In “Dead in Sarajevo” Tanovic trasferisce le trincee di fango dei Balcani agli eleganti corridoi di un hotel di lusso. Ma la dialettica degli opposti non cambia. Anzi, la complessità della storia della ex-Jugoslavia si arricchisce di spunti e riflessioni in un perfetto gioco di rappresentazione allegorica.
L’hotel è l’Europa di oggi. Governata dalla pallida ombra del suo fondatore simbolico, il direttore Omer(o), e servendosi di un finto documentario per rinfrescarci la memoria sulle vicende della città da un secolo a questa parte, il regista costruisce un claustrofobico sistema fatto di rivendicazioni, soprusi, patteggiamenti più o meno leciti e rivisitazioni della Storia che poco hanno di oggettivo.

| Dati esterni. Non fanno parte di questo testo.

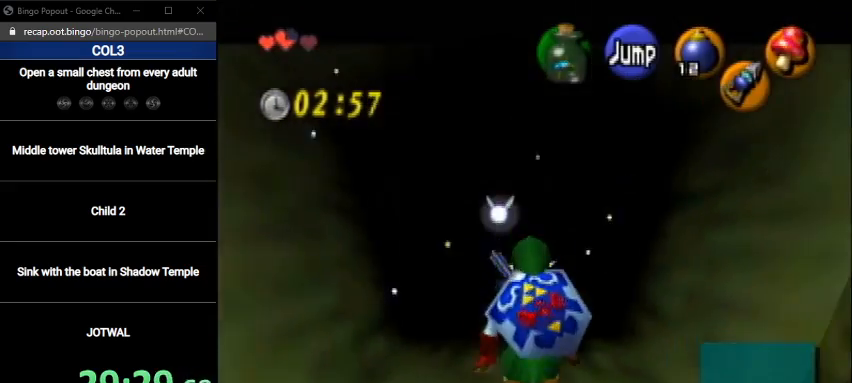
Gameplay with a controller (Nintendo layout); each line is a JSON object with the inputs held at the frame after it. "events" lists button and stick changes between this image and that frame as [ms after this image, input, new state], when the widget could be followed in between. Not read: L3 R3.
{"buttons": ["L1"], "left_stick": "down", "right_stick": "center", "events": []}
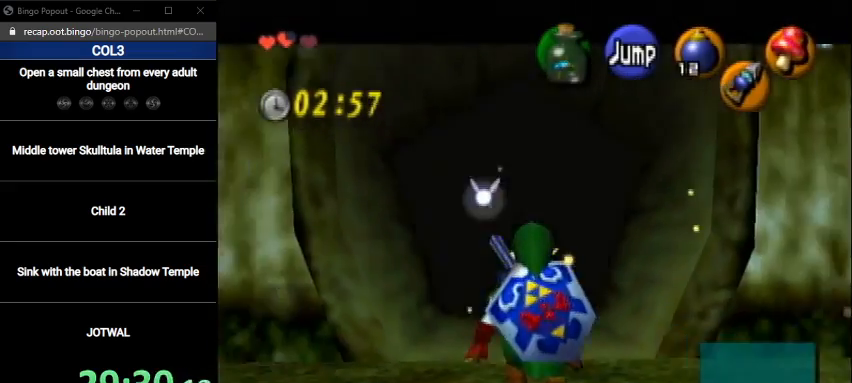
{"buttons": ["L1"], "left_stick": "down", "right_stick": "center", "events": []}
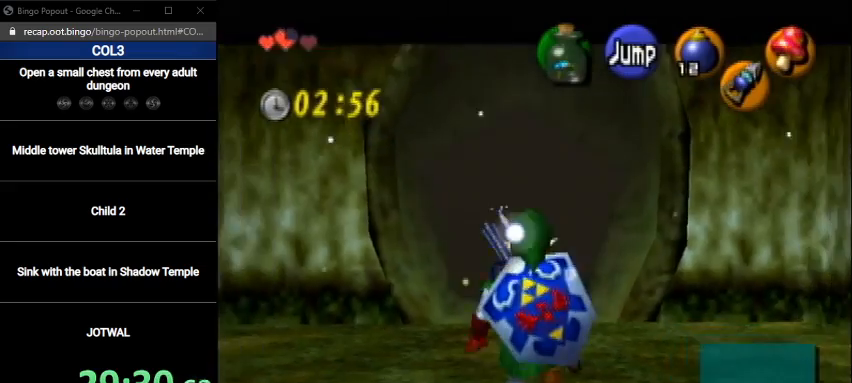
{"buttons": ["L1"], "left_stick": "down", "right_stick": "center", "events": []}
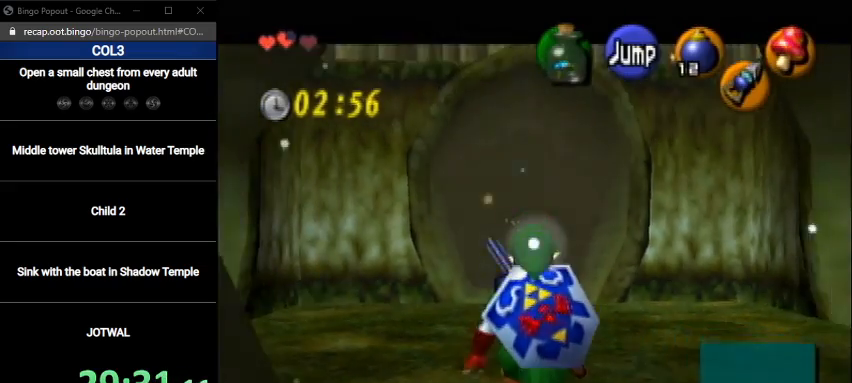
{"buttons": ["L1"], "left_stick": "down", "right_stick": "center", "events": []}
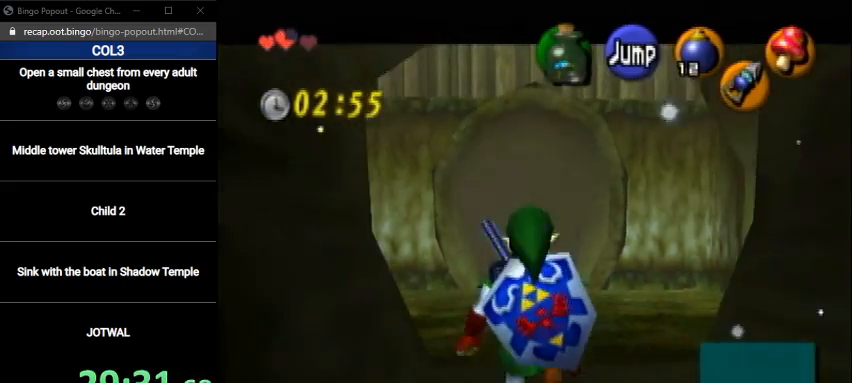
{"buttons": ["L1"], "left_stick": "down", "right_stick": "center", "events": []}
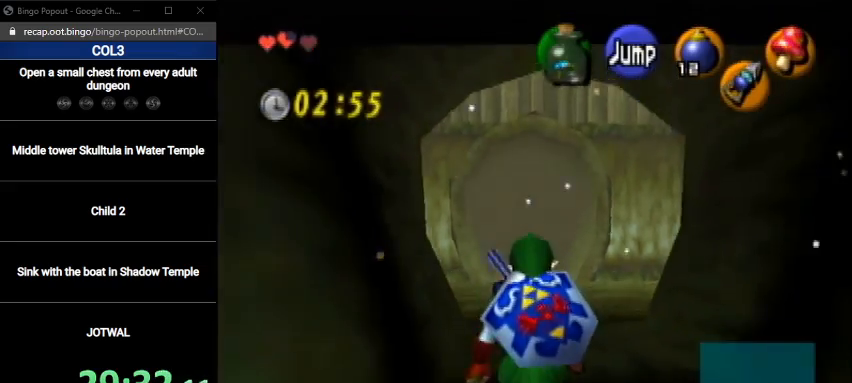
{"buttons": ["L1"], "left_stick": "down", "right_stick": "center", "events": []}
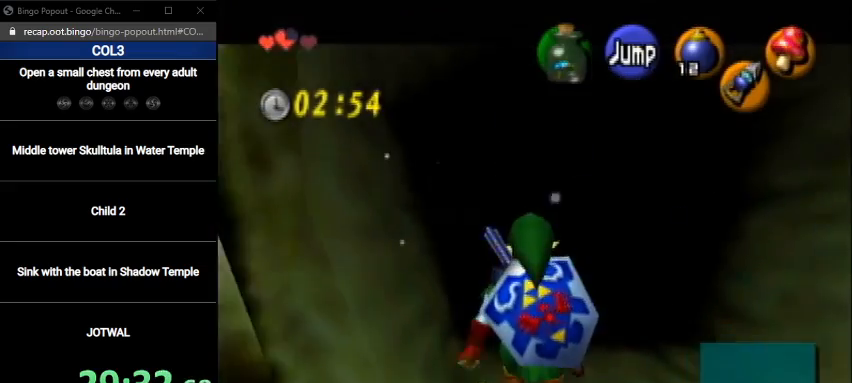
{"buttons": ["L1"], "left_stick": "down", "right_stick": "center", "events": []}
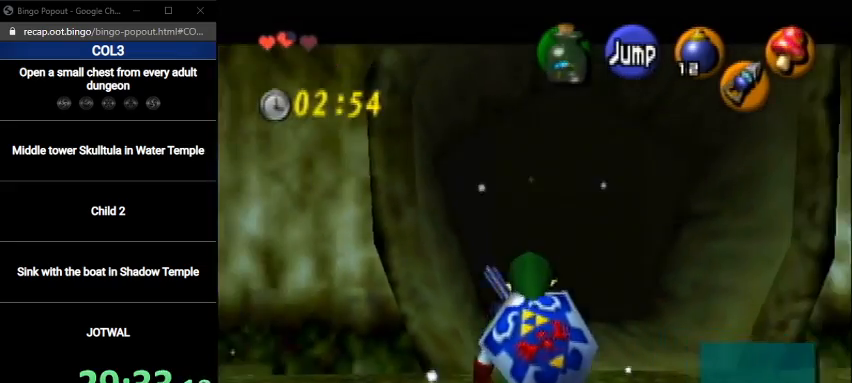
{"buttons": ["L1"], "left_stick": "right", "right_stick": "center", "events": [[67, "left_stick", "down-right"], [167, "left_stick", "right"], [200, "A", "down"], [334, "A", "up"]]}
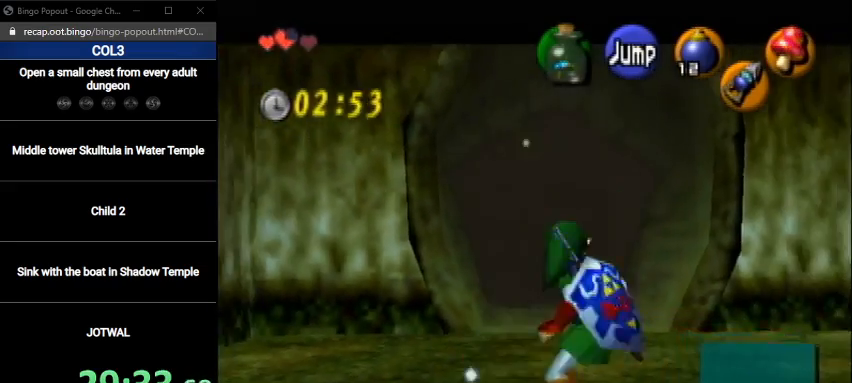
{"buttons": ["A", "L1"], "left_stick": "right", "right_stick": "center", "events": [[100, "A", "down"], [267, "A", "up"], [467, "A", "down"]]}
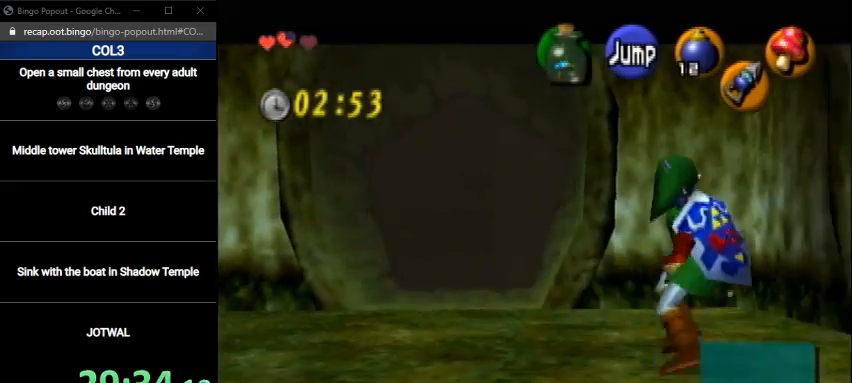
{"buttons": ["L1"], "left_stick": "right", "right_stick": "center", "events": [[134, "A", "up"], [300, "A", "down"], [501, "A", "up"]]}
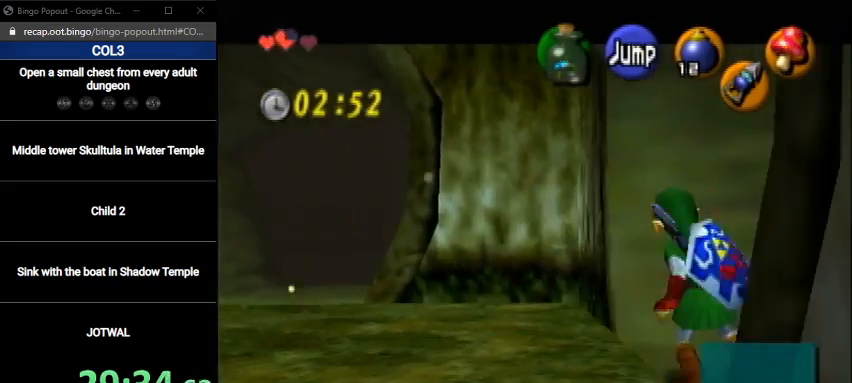
{"buttons": ["L1"], "left_stick": "right", "right_stick": "center", "events": [[166, "A", "down"], [333, "A", "up"]]}
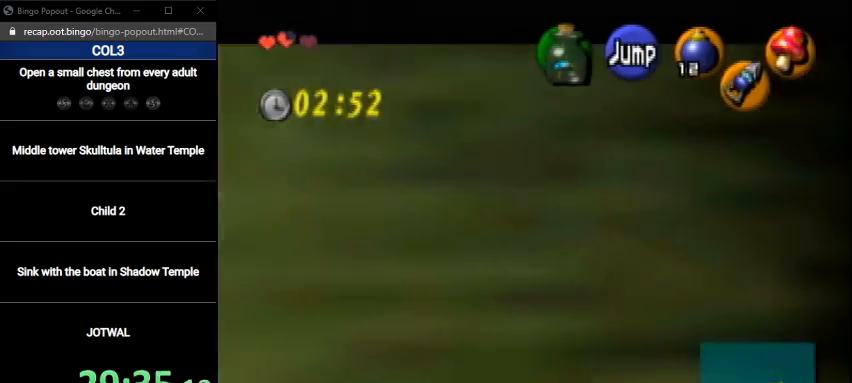
{"buttons": ["A", "L1"], "left_stick": "right", "right_stick": "center", "events": [[67, "A", "down"], [167, "A", "up"], [401, "A", "down"]]}
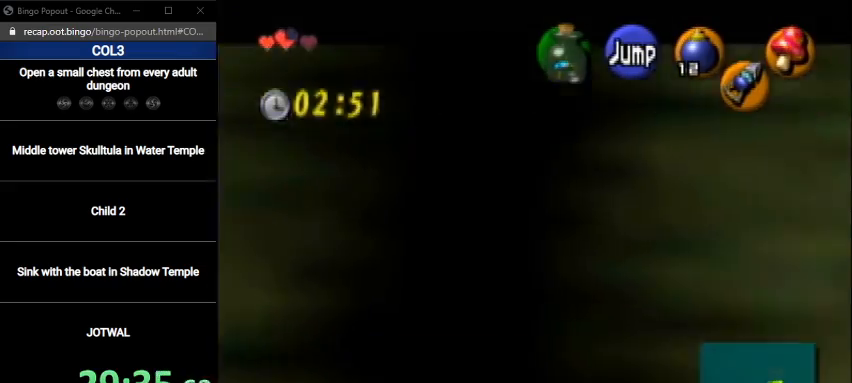
{"buttons": ["L1"], "left_stick": "right", "right_stick": "center", "events": [[33, "A", "up"], [233, "A", "down"], [400, "A", "up"]]}
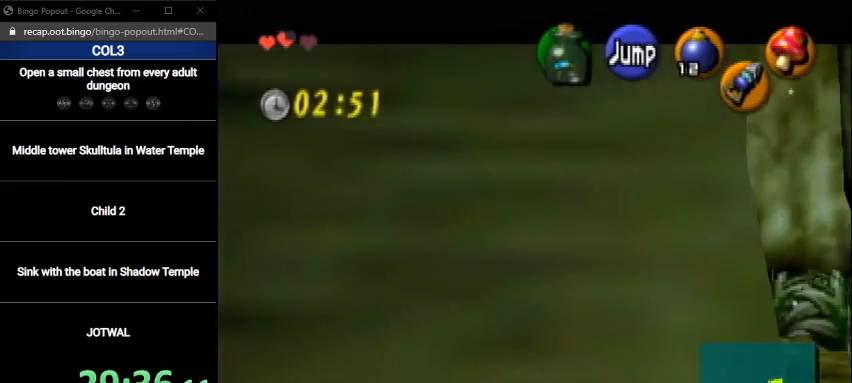
{"buttons": ["A", "L1"], "left_stick": "right", "right_stick": "center", "events": [[100, "A", "down"], [234, "A", "up"], [467, "A", "down"]]}
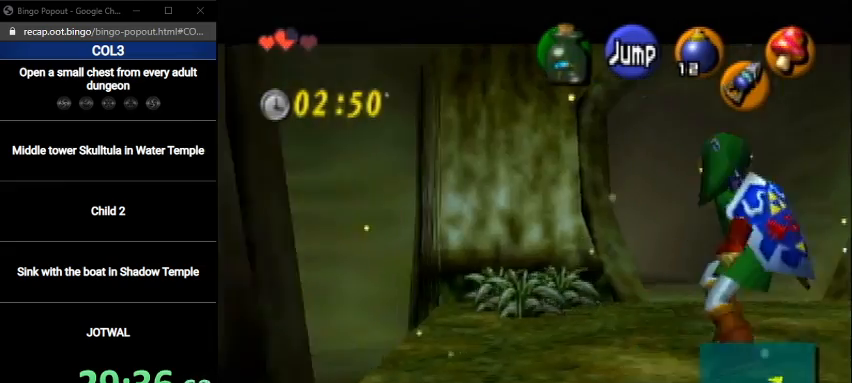
{"buttons": ["L1"], "left_stick": "right", "right_stick": "center", "events": [[133, "A", "up"], [333, "A", "down"], [500, "A", "up"]]}
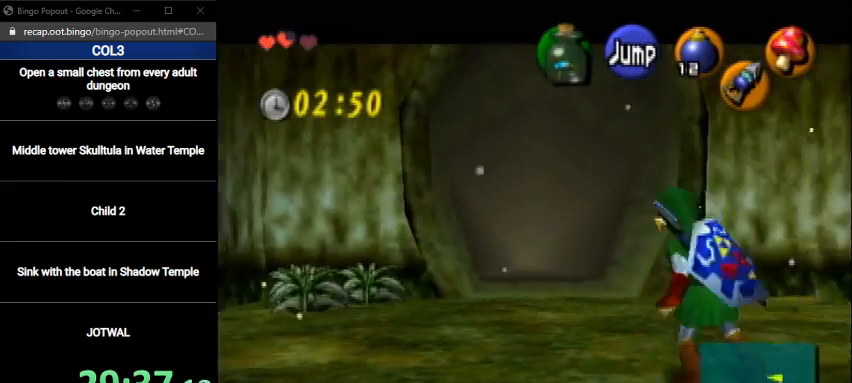
{"buttons": ["A", "L1"], "left_stick": "right", "right_stick": "center", "events": [[167, "A", "down"], [300, "A", "up"], [467, "A", "down"]]}
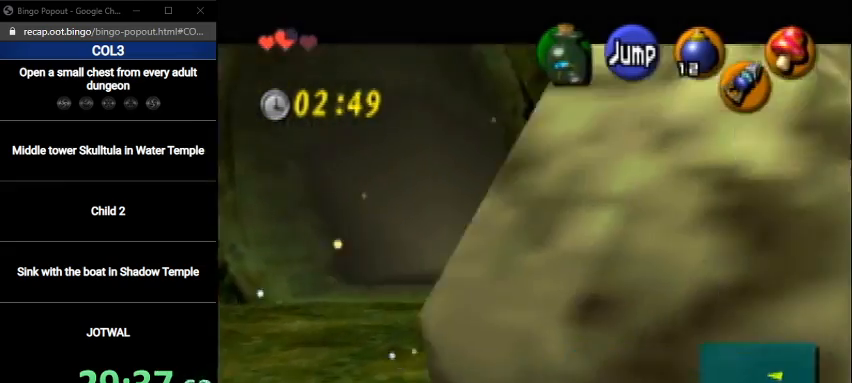
{"buttons": ["L1"], "left_stick": "right", "right_stick": "center", "events": [[66, "A", "up"], [100, "A", "down"], [166, "A", "up"], [267, "A", "down"], [333, "A", "up"], [433, "A", "down"], [500, "A", "up"]]}
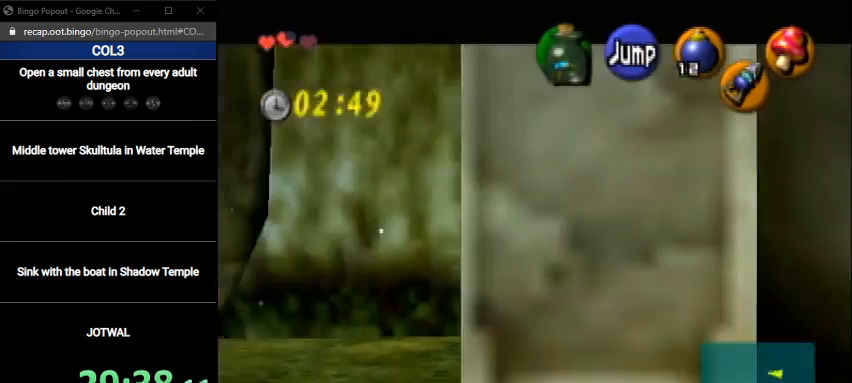
{"buttons": ["A", "L1"], "left_stick": "right", "right_stick": "center", "events": [[67, "A", "down"], [134, "A", "up"], [200, "A", "down"], [300, "A", "up"], [367, "A", "down"], [434, "A", "up"], [501, "A", "down"]]}
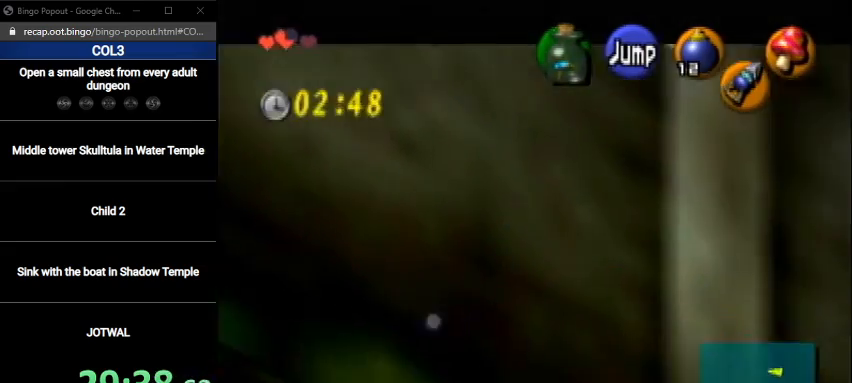
{"buttons": [], "left_stick": "center", "right_stick": "center", "events": [[66, "A", "up"], [133, "A", "down"], [200, "A", "up"], [200, "L1", "up"], [233, "left_stick", "center"]]}
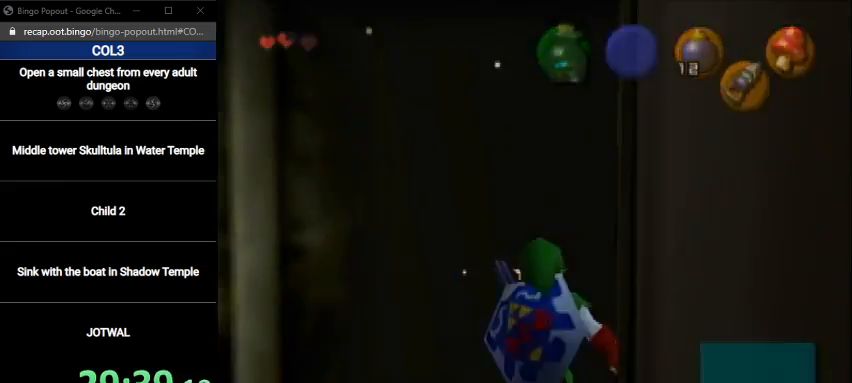
{"buttons": [], "left_stick": "center", "right_stick": "center", "events": []}
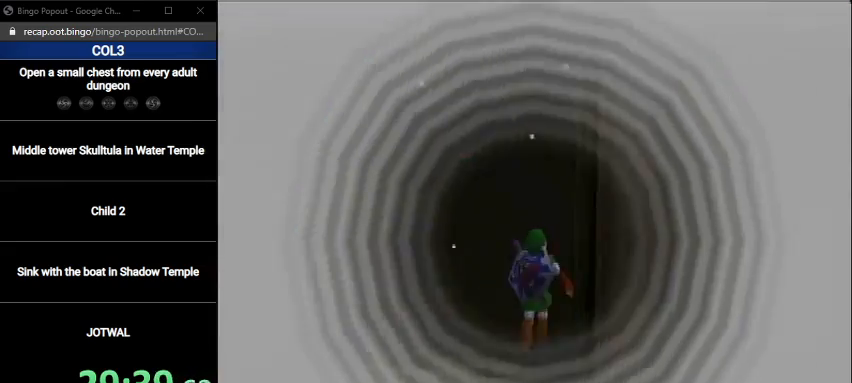
{"buttons": [], "left_stick": "center", "right_stick": "center", "events": []}
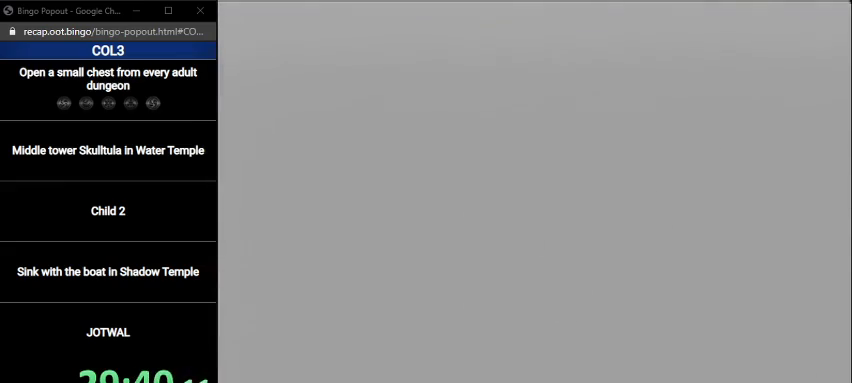
{"buttons": [], "left_stick": "center", "right_stick": "center", "events": []}
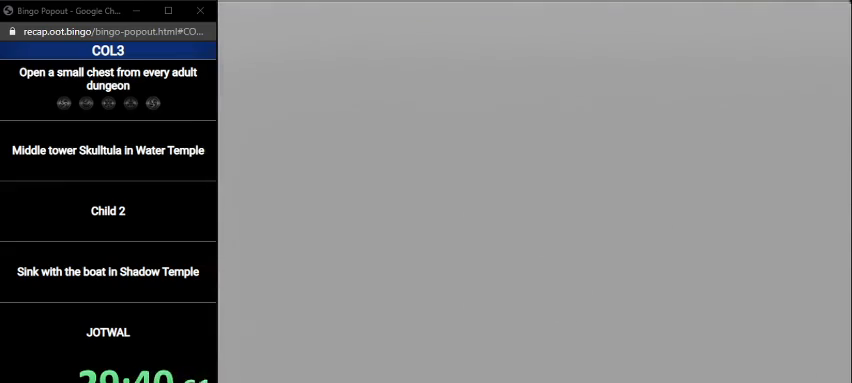
{"buttons": [], "left_stick": "up", "right_stick": "center", "events": [[33, "left_stick", "up"]]}
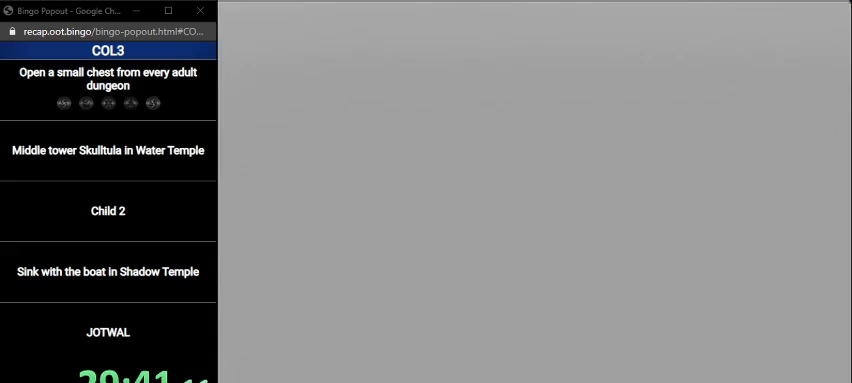
{"buttons": [], "left_stick": "up", "right_stick": "center", "events": []}
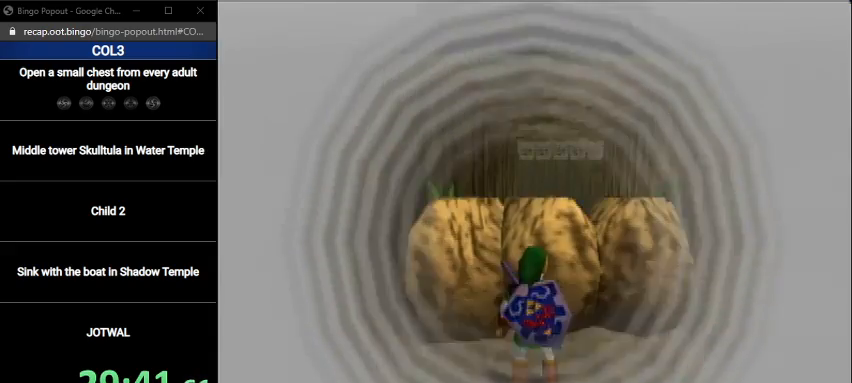
{"buttons": [], "left_stick": "up", "right_stick": "center", "events": [[100, "left_stick", "center"], [367, "left_stick", "up"]]}
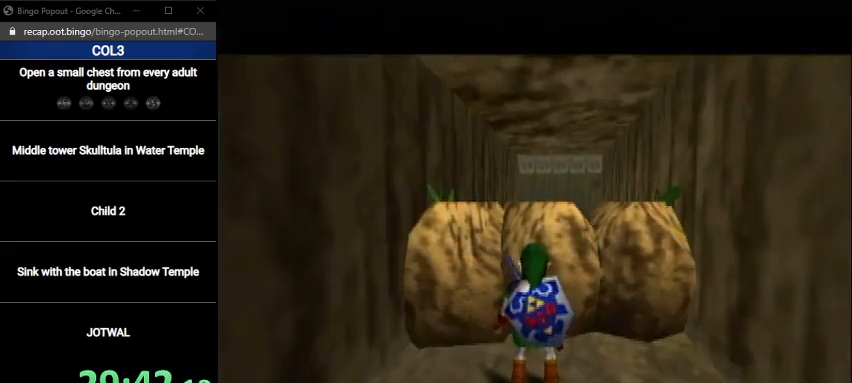
{"buttons": [], "left_stick": "up-left", "right_stick": "center", "events": [[67, "left_stick", "up-left"], [100, "Y", "down"], [200, "Y", "up"]]}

Nell’hotel “Europa”, strutturato in livelli (piani) altamente simbolici, non ci sono “noi” ma solo individui che lottano per il proprio interesse, dal giornalista colto (ma infido) fino all’ultimo degli inservienti che scambia l’onore per il posto di lavoro. Piani sequenza magistrali, recitazione serrata, un pizzico di umorismo fanno il resto. Il film lascia il segno e ci lascia sottilmente inquieti. Che l’Europa unita non si riduca ad un ovattato albergo, tranquillizzato, o meglio dire anestetizzato, da un’insulsa musichetta da ascensore?